[Human pose keypoint data]
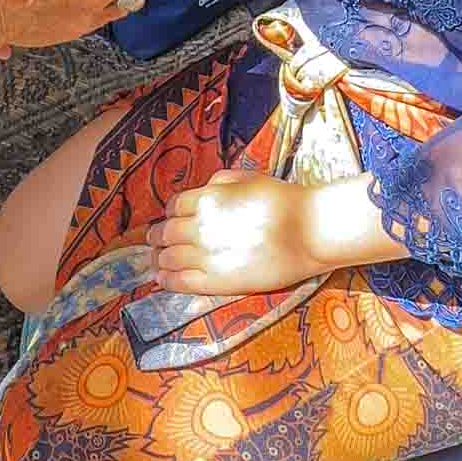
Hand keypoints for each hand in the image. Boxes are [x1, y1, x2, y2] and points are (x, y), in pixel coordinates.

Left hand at [149, 172, 320, 294]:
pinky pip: (182, 282)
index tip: (168, 218)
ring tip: (154, 262)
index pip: (173, 206)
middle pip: (166, 233)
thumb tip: (204, 188)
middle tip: (152, 241)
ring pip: (169, 258)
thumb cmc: (283, 201)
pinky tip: (161, 279)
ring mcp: (207, 256)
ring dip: (157, 259)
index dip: (168, 213)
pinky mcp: (218, 282)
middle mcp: (201, 227)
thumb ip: (220, 182)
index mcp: (207, 199)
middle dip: (157, 237)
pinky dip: (167, 280)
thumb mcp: (248, 178)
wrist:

- [Exercise requirements] Copy each record exactly. Leave any images out of the copy.

- [Task response]
Hand keypoints for each hand in the image. Boxes are [x1, y1, x2, y2] and points are (x, y), in pixel coordinates.

Left hand at [149, 172, 320, 294]:
pinky pip: (182, 282)
index tip: (168, 218)
ring tip: (154, 262)
index pip: (173, 206)
middle pip: (166, 233)
thumb tip: (204, 188)
middle tip: (152, 241)
ring pip: (169, 258)
thumb cmc: (283, 201)
pinky tip: (161, 279)
ring mcp: (207, 256)
ring dip: (157, 259)
index dip: (168, 213)
pinky mcp: (218, 282)
middle mcp: (201, 227)
thumb ip: (220, 182)
index mcp: (207, 199)
middle dip: (157, 237)
pinky dip: (167, 280)
thumb mcp: (248, 178)
wrist:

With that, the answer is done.